One of the original aims of treatment was to help Lynda become more tolerant to hand-over-hand learning of sign language – observations from the Speech Therapist confirmed that this had been achieved.   With the guidance of the Speech Therapist, additional goals were planned and implemented in order to help Lynda with more complex communication skills.  As the programme developed, Lynda started to associate signs and pictures with real events, actually starting to form her own vocabulary (Lady hands) in order to make her needs known.  She developed enough trust and understanding with her key worker to be able to wait without confrontation after asking for a hand massage, a significant step in her social development.  I hoped that this would be a starting point on which to build new skills and opportunities to communicate.
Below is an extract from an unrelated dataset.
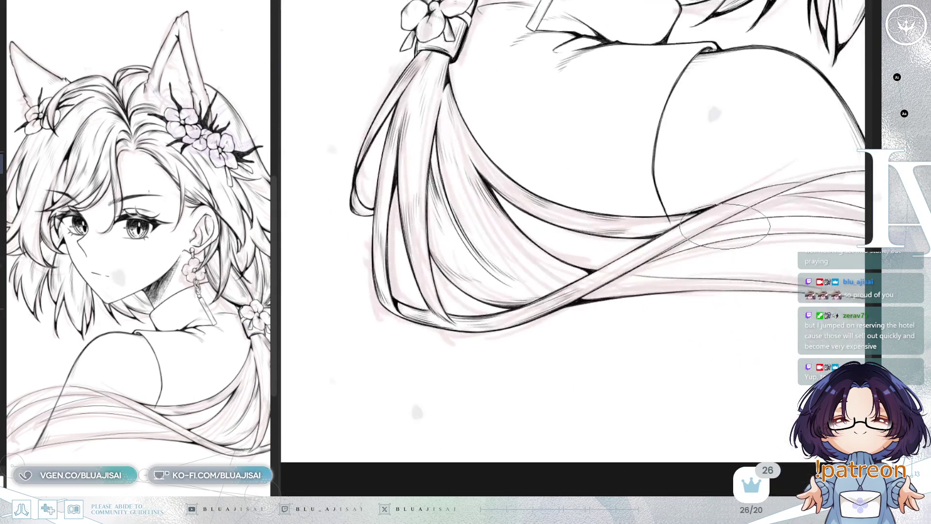
pyautogui.scroll(-1, 727, 227)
Working in a methodical way using a structured assessment to measure progress, I was able to raise the acceptance of aromatherapy as having a positive and worthwhile contribution with this client group.   Contributing to success was the willingness on behalf of the staff and other professionals to accept an unconventional approach, and my willingness to accept and use their advice in the course of a partnership of treatment planning and identifying new goals.

While not using essential oils specifically for their therapeutic properties, I used them as a way to stimulate the senses, encourage interaction and communication.  I was able to develop the sessions into a worthwhile activity so adding to quality of life.   I’m positive that Lynda did benefit from the therapeutic effects of massage with the oils, because she was always visibly more relaxed and content after the sessions, with fewer outbursts afterwards.

As a result of working with Lynda, I was asked to present an overview of the programme to the multidisciplinary team involved in planning her care.  From the measure of their enthusiasm and requests for referrals, I took this to be a considerable measure of success.  I continue to visit Lynda every week and we are now working towards new goals.